Vor dem geistigen Auge des Zuhörers entsteht das individuelle Profil einer Komposition und seines Urhebers in deutlichen Umrissen – wenn er nämlich Marc-André Hamelins Interpretationen folgt. Dabei versteht es der Pianist, gleich ob er Godowsky, Busoni oder Beethoven spielt, die verborgen liegenden Wesenszüge des jeweiligen Werks an die Oberfläche zu heben. Konträr zu einer nur vorlagengetreuen und musikantischen Wiedergabe geht es hier um die Schärfung eines Profils, bis das Gesicht eines Stücks mit seinen feingezeichneten Linien (und auch Falten) für das Gehör „sichtbar“ wird.
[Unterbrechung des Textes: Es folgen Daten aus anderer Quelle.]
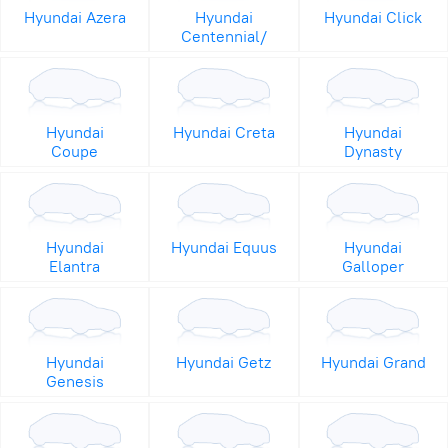
Hyundai Azera
Hyundai
Hyundai Click
Centennial/
Hyundai
Hyundai Creta
Hyundai
Coupe
Dynasty
Hyundai
Hyundai Equus
Hyundai
Elantra
Galloper
Hyundai
Hyundai Getz
Hyundai Grand
Genesis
Nicht zuletzt die individuelle Arbeit an jedem Werk und dem Profil seines Schöpfers ist es, die das Spiel dieses frankokanadischen Ausnahmekünstler unverwechselbar gemacht – und ihm zahlreiche Preise eingebracht hat: Er erhielt 2008 bereits zum fünften Mal den Juno Award, den Australian Soundscape Award, den Echo Klassik Preis und den Internationalen Schallplattenpreis in Cannes. Marc-André Hamelin reizen gerade jene Werke, die den Pianisten vor fast unüberwindliche technische Schwierigkeiten stellen, wobei der Ehrendoktor der Laval-Universität Québec niemals vergisst, die musikalische Deutung und Ausdrucksnuancen herauszuarbeiten. Seine prämierten und verdienstvollen Aufnahmen sollten nicht übersehen lassen, dass er in erster Linie als Konzertpianist um die Welt reist.
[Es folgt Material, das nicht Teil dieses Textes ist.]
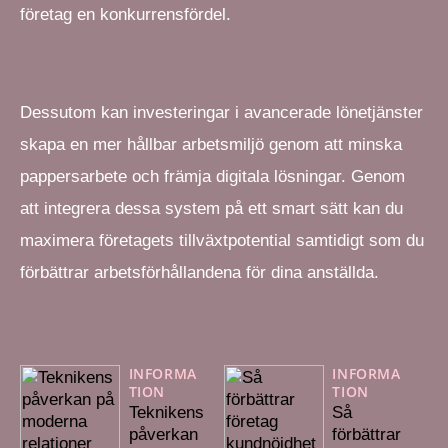
företag en konkurrensfördel.
Dessutom kan investeringar i avancerade lönetjänster
skapa en mer hållbar arbetsmiljö genom att minska
pappersarbete och främja digitala lösningar. Genom
att integrera dessa system på ett smart sätt kan du
maximera företagets tillväxtpotential samtidigt som du
förbättrar arbetsförhållandena för dina anställda.
INFORMA
INFORMA
TION
TION
Teknikens
Så
påverkan
förbättrar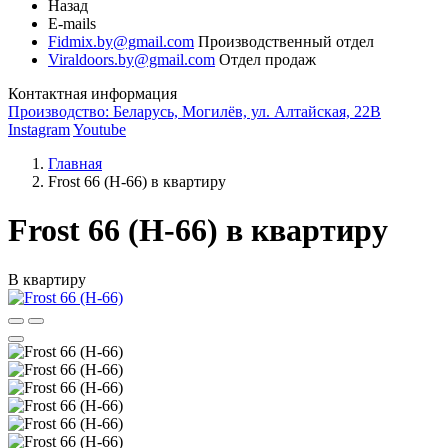
Назад
E-mails
Fidmix.by@gmail.com
Производственный отдел
Viraldoors.by@gmail.com
Отдел продаж
Контактная информация
Производство: Беларусь, Могилёв, ул. Алтайская, 22В
Instagram
Youtube
Главная
Frost 66 (Н-66) в квартиру
Frost 66 (Н-66) в квартиру
В квартиру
Kurioserweise wählte Hamelin für die Aufführung seiner eigenen Kompositionen wie den 12 Etüden in allen Moll-Tonarten (im Rahmen eines Musikfestivals 2010) die meerumtoste Nordseestadt Husum, in der er sich auch ein Jahr später einstellte, um seine Variationen über ein Paganini-Thema zu Gehör zu bringen. Am 28. September wird der immer auch bescheiden auftretende Künstler in der Alten Oper Frankfurt Rachmaninoffs Rhapsodie (ebenso) auf ein Thema von Paganini und Liszts Totentanz-Zyklus spielen, nach Konzerten in Großbritannien, Kanada und den USA folgt im November in der Liederhalle Stuttgart ein Auftritt mit Debussys Images II und Schuberts Vier Impromptus sowie seiner eigenen neuen Komposition Pavane Variée von 2014. Außerdem wird er am 23. Dezember mit dem Rundfunksinfonieorchester Berlin unter Marek Janowski und Brahms‘ Klavierkonzert Nr. 2 in der Berliner Philharmonie zu hören sein.